When the greed, recklessness and illegal behavior on Wall Street drove this country into the worst recession since the 1930s, the largest financial institutions in the United States took every advantage of being American. In 2008, Congress approved a $700 billion gift to Wall Street. A further $16 trillion was provided by the Fed.
Just two years later, as soon as these giant financial institutions started making record-breaking profits again, they suddenly lost their love for their native country. At a time of mounting deficits, of their creation, the major financial institutions did everything they could to avoid paying American taxes by establishing shell corporations in the Cayman Islands and other tax havens.
In 2010, Bank of America set up more than 200 subsidiaries in the Cayman Islands (corporate tax rate of 0%) to dodge U.S. taxes. It worked. Not only did BofA pay nothing in federal income taxes, it received a rebate from the IRS worth $1.9 billion that year. JP Morgan Chase operated 83 subsidiaries incorporated in offshore tax havens to avoid paying some $4.9 billion in U.S. taxes. Goldman Sachs operated 39 subsidiaries in offshore tax havens to avoid an estimated $3.3 billion in U.S. taxes.
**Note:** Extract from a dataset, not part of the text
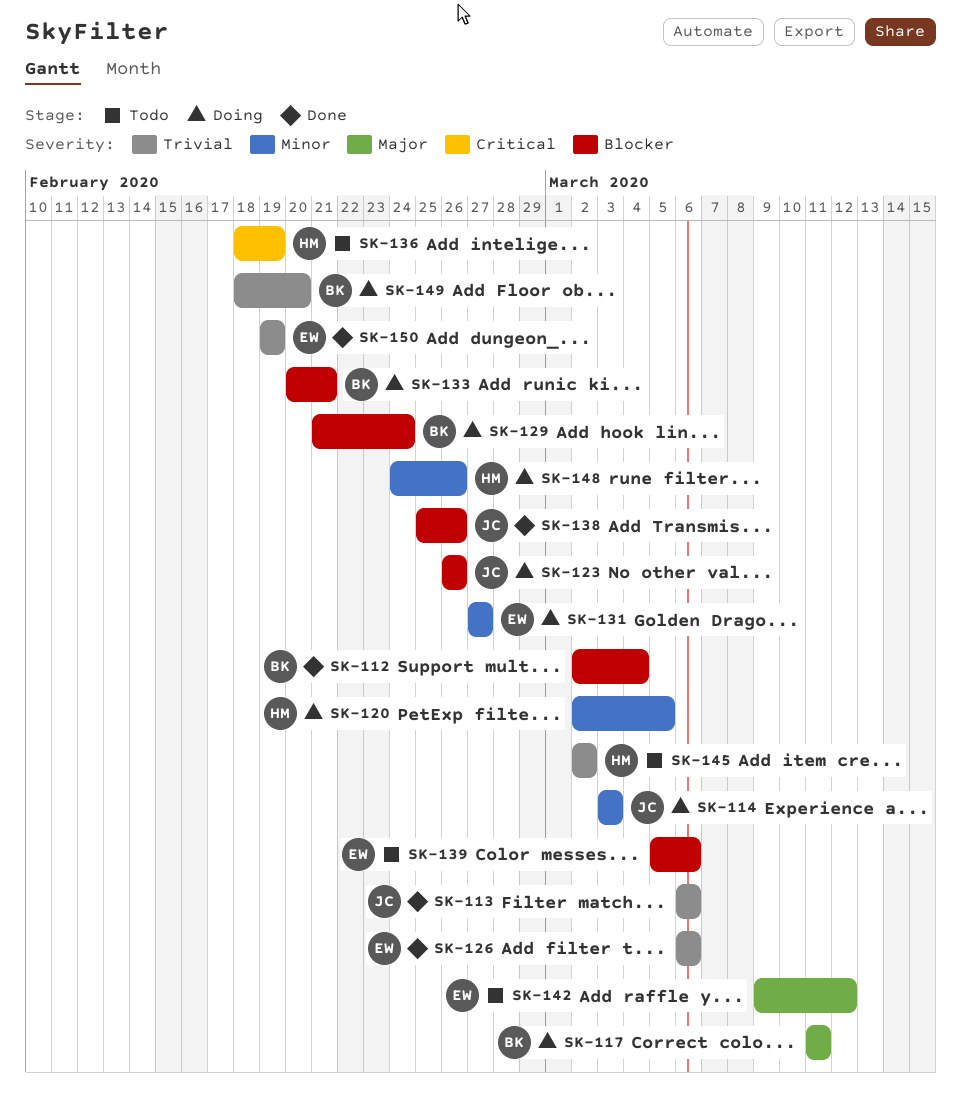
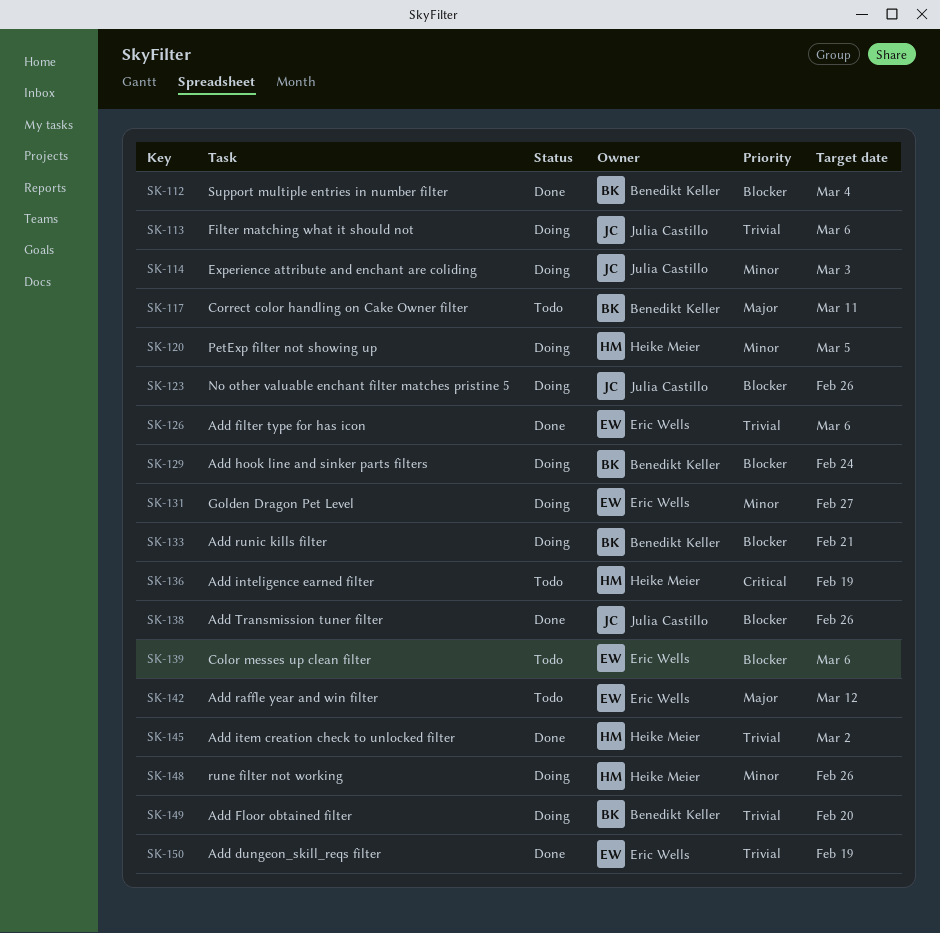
SK-113, status: Done -> Doing
SK-117, status: Doing -> Todo
SK-145, status: Todo -> Done

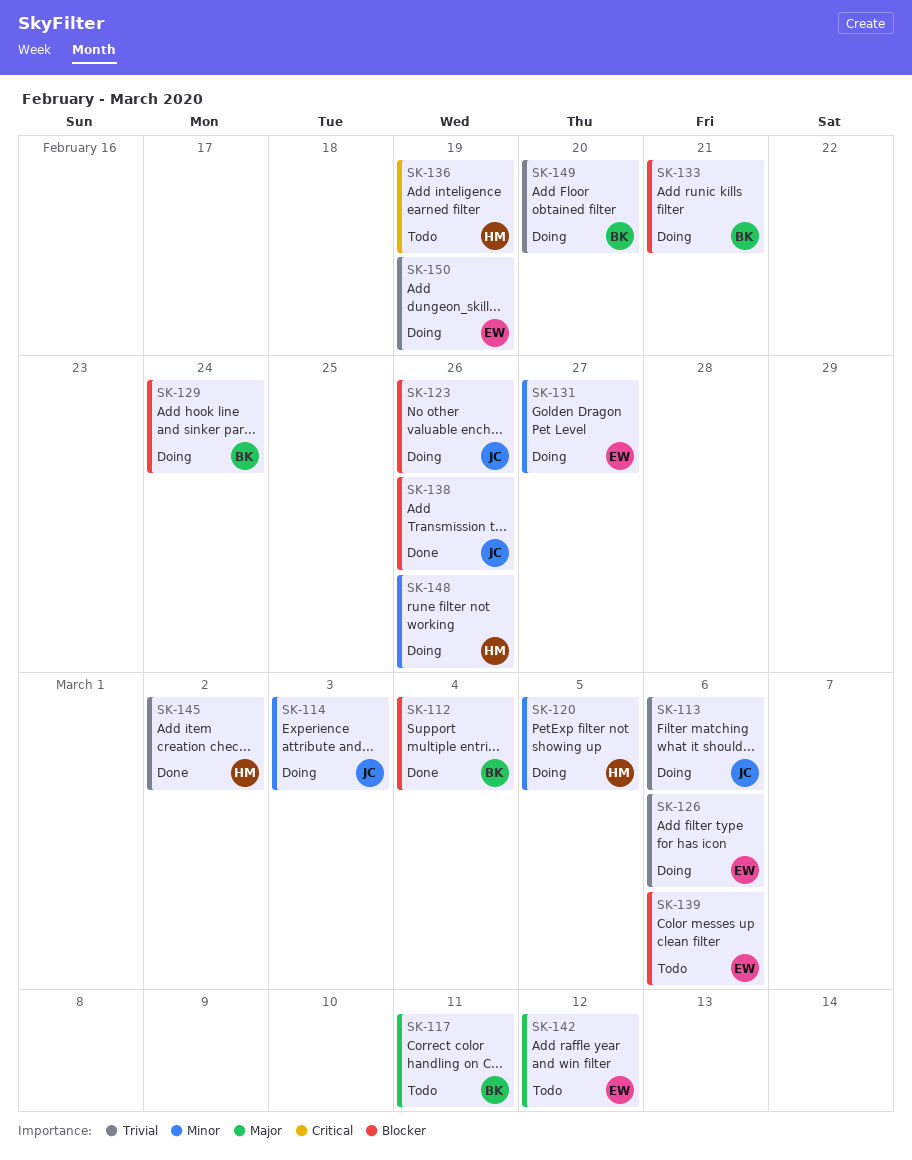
SK-126, status: Done -> Doing
SK-150, status: Done -> Doing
Citigroup has paid no federal income taxes for the last four years after receiving a total of $2.5 trillion in financial assistance from the Federal Reserve during the financial crisis.
Wall Street banks and large companies love America when they need corporate welfare. But when it comes to paying American taxes or American wages, they want nothing to do with this country. Offshore tax abuse is not limited to Wall Street. Every year corporations and the wealthy are avoiding more than $100 billion in U.S. taxes by sheltering their income offshore.
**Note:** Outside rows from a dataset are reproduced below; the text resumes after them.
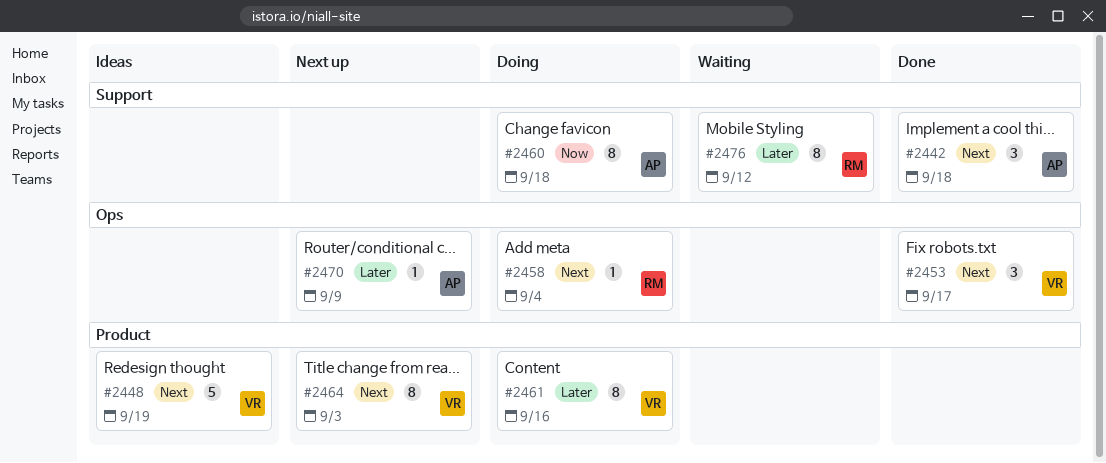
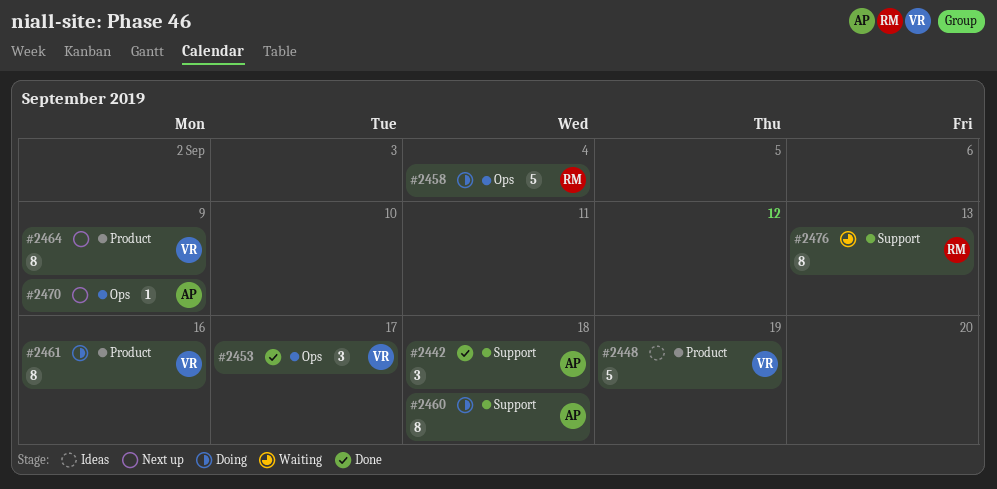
#2458, estimate: 1 -> 5
#2464, due: Sep 3 -> Sep 9
#2476, due: Sep 12 -> Sep 13

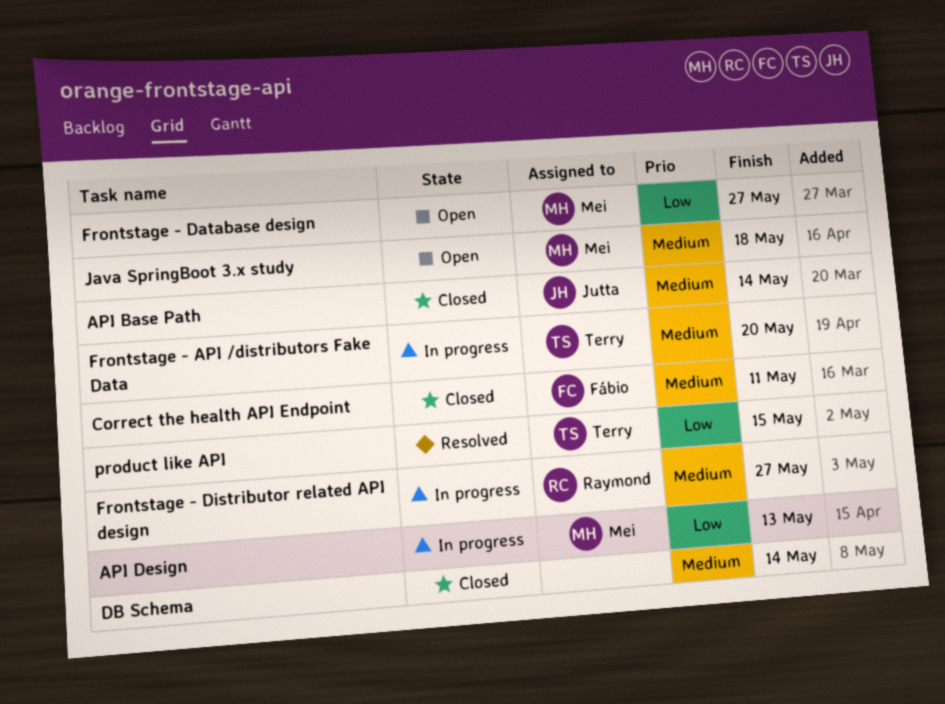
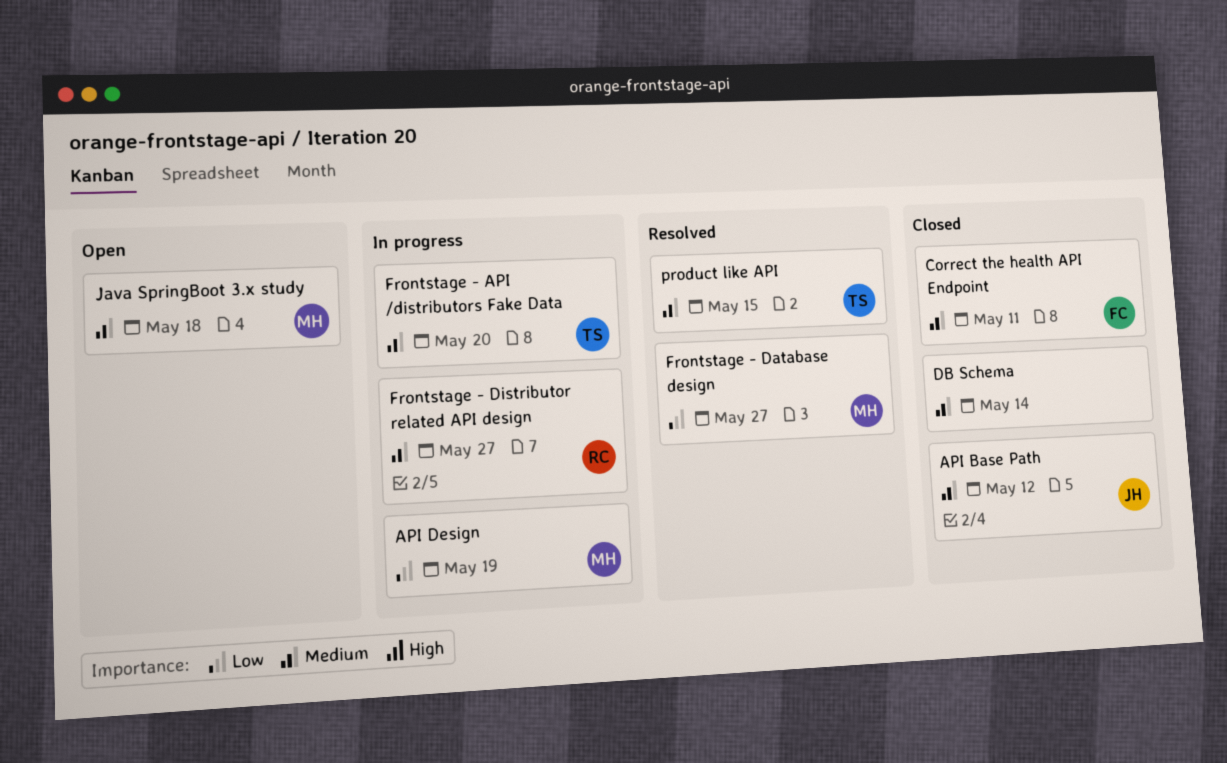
API Base Path, due: May 14 -> May 12
API Design, due: May 13 -> May 19
Frontstage - Database design, status: Open -> Resolved
product like API, priority: Low -> Medium

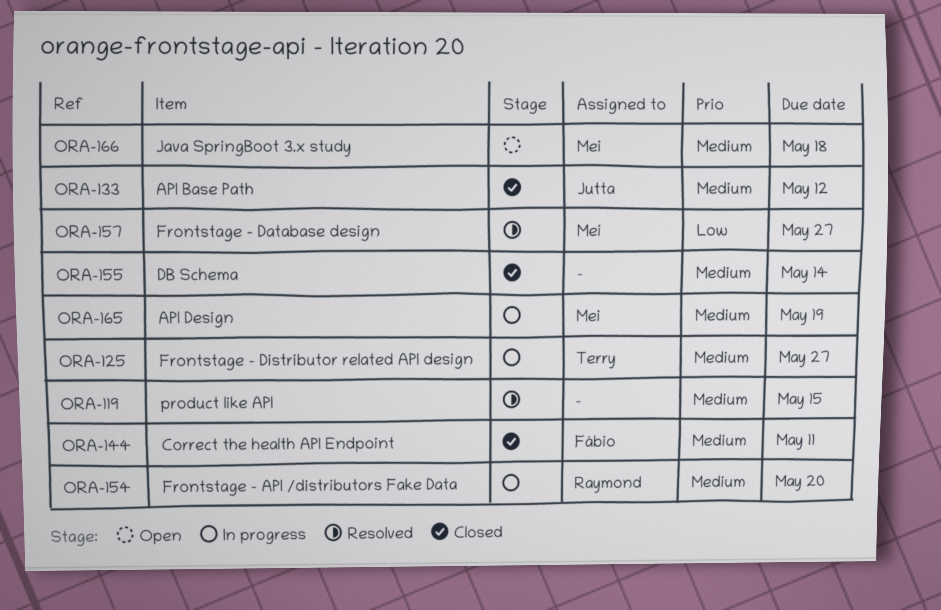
API Design, priority: Low -> Medium
Frontstage - API /distributors Fake Data, owner: Terry -> Raymond
Frontstage - Distributor related API design, owner: Raymond -> Terry
product like API, owner: Terry -> none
Pharmaceutical companies like Eli Lilly and Pfizer have fought to make it illegal for the American people to buy cheaper prescription drugs from Canada and Europe. During tax season, however, they shift drug patents and profits to the Netherlands and other offshore tax havens to dodge U.S. taxes.
Apple wants all of the advantages of being an American company, but it doesn't want to pay American taxes or wages. It creates the iPad, iPhone, iPod and iTunes in the United States, but manufactures most of its products in China so it doesn't have to pay American wages. Then it shifts most of its profits to Ireland, Luxembourg, the British Virgin Islands and other tax havens to avoid paying U.S. taxes. Without such maneuvers, Apple's US tax bill would have been $2.4 billion higher in 2011.
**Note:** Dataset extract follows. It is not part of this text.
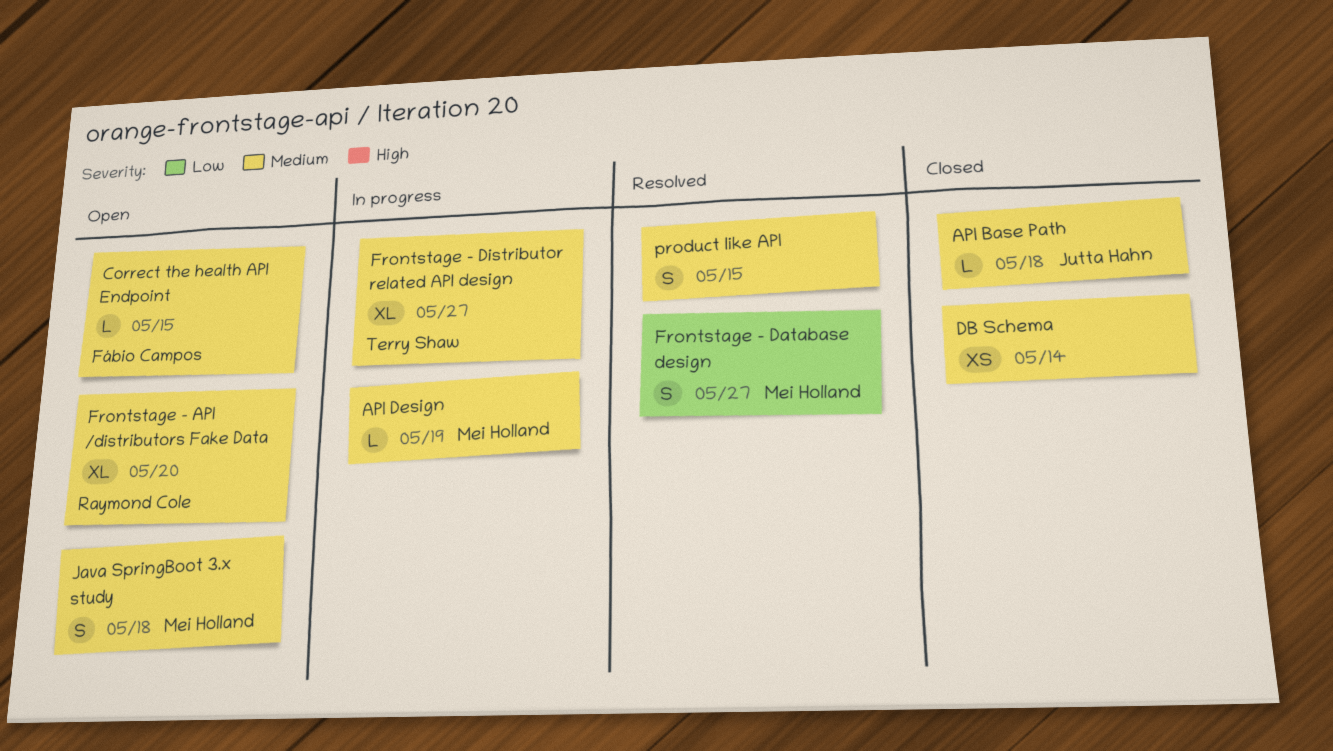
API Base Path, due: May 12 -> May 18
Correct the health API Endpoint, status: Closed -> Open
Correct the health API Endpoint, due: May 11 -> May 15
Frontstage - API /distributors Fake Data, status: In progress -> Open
Offshore tax schemes are so absurd that one five-story office building in the Cayman Islands is now the "home" to more than 18,000 corporations.
Today, companies are using these same tax schemes to lower their tax bills by shipping American jobs and factories abroad. More than 5 million U.S. manufacturing jobs were lost and more than 56,000 factories were shuttered since 2000. That also has got to change.
At a time when we have a $16.5 trillion national debt; at a time when roughly one-quarter of the largest corporations in America are paying no federal income taxes; and at a time when corporate profits are at an all-time high, it is past time for Wall Street and corporate America to pay their fair share.
That's what the Corporate Tax Dodging Prevention Act (S.250) that I have introduced with Rep. Jan Schakowsky, D-Ill., is all about.